**Instructions for the task:** Reproduce the text of every row, swapping "Bestseller" for "Top seller" wherever it occurs and changing nothing else. Omit the pictures from the answer.

[Dataset entries]
------------------------------
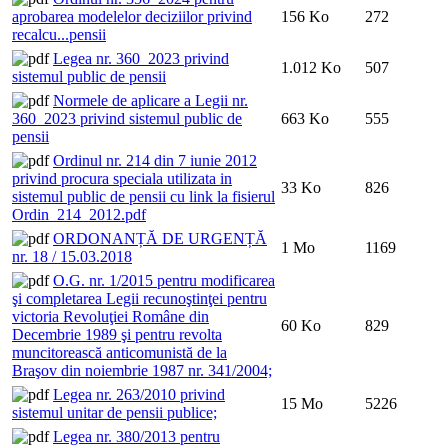
aprobarea modelelor deciziilor privind
156 Ko
272
recalcu...pensii
Legea nr. 360_2023 privind
1.012 Ko
507
sistemul public de pensii
Normele de aplicare a Legii nr.
360_2023 privind sistemul public de
663 Ko
555
pensii
Ordinul nr. 214 din 7 iunie 2012
privind procura speciala utilizata in
33 Ko
826
sistemul public de pensii cu link la fisierul
Ordin_214_2012.pdf
ORDONANȚĂ DE URGENȚĂ
1 Mo
1169
nr. 18 / 15.03.2018
O.G. nr. 1/2015 pentru modificarea
şi completarea Legii recunoştinţei pentru
victoria Revoluţiei Române din
60 Ko
829
Decembrie 1989 şi pentru revolta
muncitorească anticomunistă de la
Braşov din noiembrie 1987 nr. 341/2004;
Legea nr. 263/2010 privind
15 Mo
5226
sistemul unitar de pensii publice;
Legea nr. 380/2013 pentru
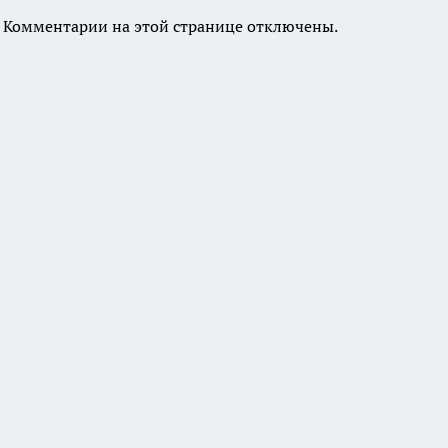
Комментарии на этой странице отключены.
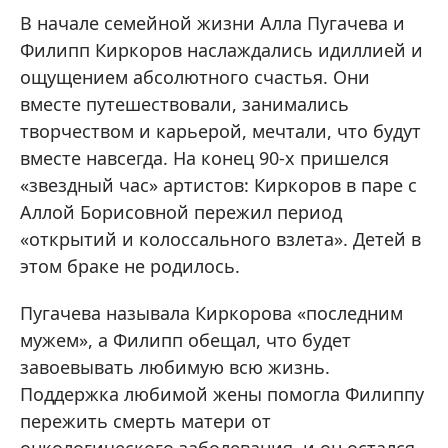
В начале семейной жизни Алла Пугачева и
Филипп Киркоров наслаждались идиллией и
ощущением абсолютного счастья. Они
вместе путешествовали, занимались
творчеством и карьерой, мечтали, что будут
вместе навсегда. На конец 90-х пришелся
«звездный час» артистов: Киркоров в паре с
Аллой Борисовной пережил период
«открытий и колоссального взлета». Детей в
этом браке не родилось.
Пугачева называла Киркорова «последним
мужем», а Филипп обещал, что будет
завоевывать любимую всю жизнь.
Поддержка любимой жены помогла Филиппу
пережить смерть матери от
онкологического заболевания, и он остался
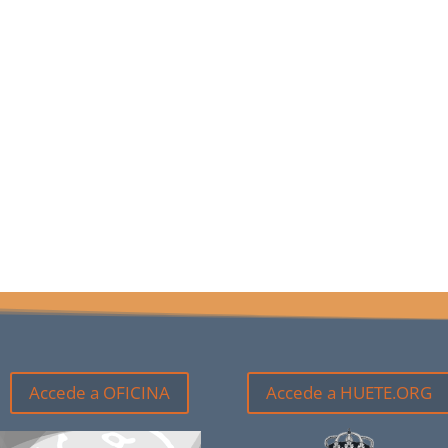
Accede a OFICINA
Accede a HUETE.ORG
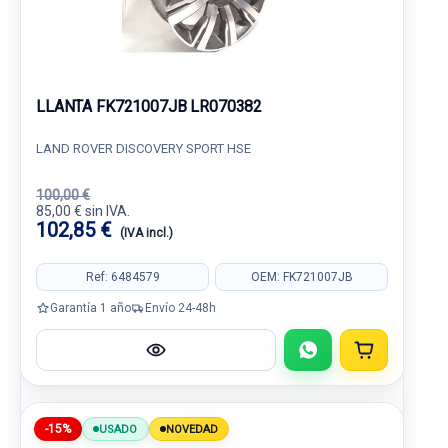
LLANTA FK721007JB LR070382
LAND ROVER DISCOVERY SPORT HSE
100,00 €
85,00 € sin IVA.
102,85 €
(IVA incl.)
Ref: 6484579
OEM: FK721007JB
Garantía 1 año
Envío 24-48h
-15%
USADO
NOVEDAD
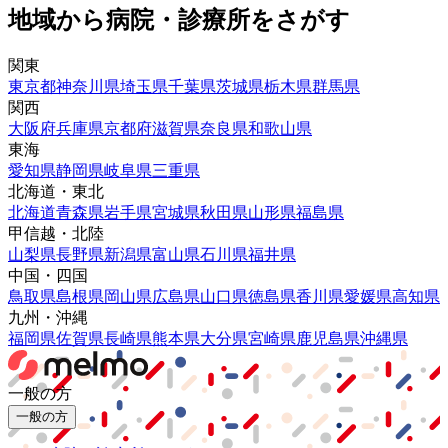
地域から病院・診療所をさがす
関東
東京都
神奈川県
埼玉県
千葉県
茨城県
栃木県
群馬県
関西
大阪府
兵庫県
京都府
滋賀県
奈良県
和歌山県
東海
愛知県
静岡県
岐阜県
三重県
北海道・東北
北海道
青森県
岩手県
宮城県
秋田県
山形県
福島県
甲信越・北陸
山梨県
長野県
新潟県
富山県
石川県
福井県
中国・四国
鳥取県
島根県
岡山県
広島県
山口県
徳島県
香川県
愛媛県
高知県
九州・沖縄
福岡県
佐賀県
長崎県
熊本県
大分県
宮崎県
鹿児島県
沖縄県
一般の方
一般の方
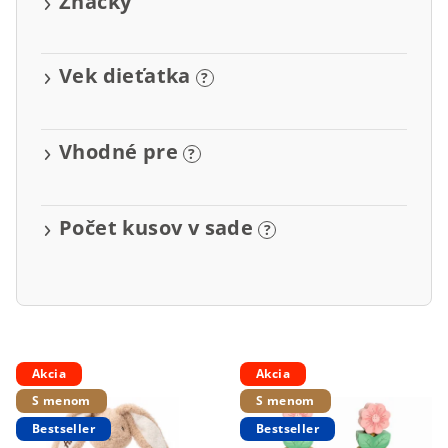
Značky
o
v
Vek dieťatka
?
Vhodné pre
?
Počet kusov v sade
?
V
Akcia
Akcia
ý
S menom
S menom
p
Bestseller
Bestseller
i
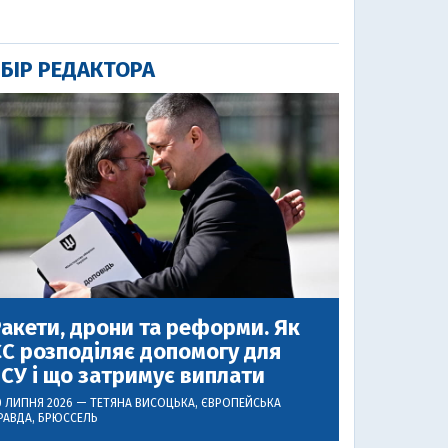
БІР РЕДАКТОРА
акети, дрони та реформи. Як
С розподіляє допомогу для
СУ і що затримує виплати
0 ЛИПНЯ 2026 —
ТЕТЯНА ВИСОЦЬКА
, ЄВРОПЕЙСЬКА
РАВДА, БРЮССЕЛЬ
------------------------------
**Written response:**
aprobarea modelelor deciziilor privind
156 Ko
272
recalcu...pensii
Legea nr. 360_2023 privind
1.012 Ko
507
sistemul public de pensii
Normele de aplicare a Legii nr.
360_2023 privind sistemul public de
663 Ko
555
pensii
Ordinul nr. 214 din 7 iunie 2012
privind procura speciala utilizata in
33 Ko
826
sistemul public de pensii cu link la fisierul
Ordin_214_2012.pdf
ORDONANȚĂ DE URGENȚĂ
1 Mo
1169
nr. 18 / 15.03.2018
O.G. nr. 1/2015 pentru modificarea
şi completarea Legii recunoştinţei pentru
victoria Revoluţiei Române din
60 Ko
829
Decembrie 1989 şi pentru revolta
muncitorească anticomunistă de la
Braşov din noiembrie 1987 nr. 341/2004;
Legea nr. 263/2010 privind
15 Mo
5226
sistemul unitar de pensii publice;
Legea nr. 380/2013 pentru
Комментарии на этой странице отключены.
В начале семейной жизни Алла Пугачева и
Филипп Киркоров наслаждались идиллией и
ощущением абсолютного счастья. Они
вместе путешествовали, занимались
творчеством и карьерой, мечтали, что будут
вместе навсегда. На конец 90-х пришелся
«звездный час» артистов: Киркоров в паре с
Аллой Борисовной пережил период
«открытий и колоссального взлета». Детей в
этом браке не родилось.
Пугачева называла Киркорова «последним
мужем», а Филипп обещал, что будет
завоевывать любимую всю жизнь.
Поддержка любимой жены помогла Филиппу
пережить смерть матери от
онкологического заболевания, и он остался
Accede a OFICINA
Accede a HUETE.ORG
LLANTA FK721007JB LR070382
LAND ROVER DISCOVERY SPORT HSE
100,00 €
85,00 € sin IVA.
102,85 €
(IVA incl.)
Ref: 6484579
OEM: FK721007JB
Garantía 1 año
Envío 24-48h
-15%
USADO
NOVEDAD
地域から病院・診療所をさがす
関東
東京都
神奈川県
埼玉県
千葉県
茨城県
栃木県
群馬県
関西
大阪府
兵庫県
京都府
滋賀県
奈良県
和歌山県
東海
愛知県
静岡県
岐阜県
三重県
北海道・東北
北海道
青森県
岩手県
宮城県
秋田県
山形県
福島県
甲信越・北陸
山梨県
長野県
新潟県
富山県
石川県
福井県
中国・四国
鳥取県
島根県
岡山県
広島県
山口県
徳島県
香川県
愛媛県
高知県
九州・沖縄
福岡県
佐賀県
長崎県
熊本県
大分県
宮崎県
鹿児島県
沖縄県
一般の方
一般の方
Značky
o
v
Vek dieťatka
?
Vhodné pre
?
Počet kusov v sade
?
V
Akcia
Akcia
ý
S menom
S menom
p
Top seller
Top seller
i
БІР РЕДАКТОРА
акети, дрони та реформи. Як
С розподіляє допомогу для
СУ і що затримує виплати
0 ЛИПНЯ 2026 —
ТЕТЯНА ВИСОЦЬКА
, ЄВРОПЕЙСЬКА
РАВДА, БРЮССЕЛЬ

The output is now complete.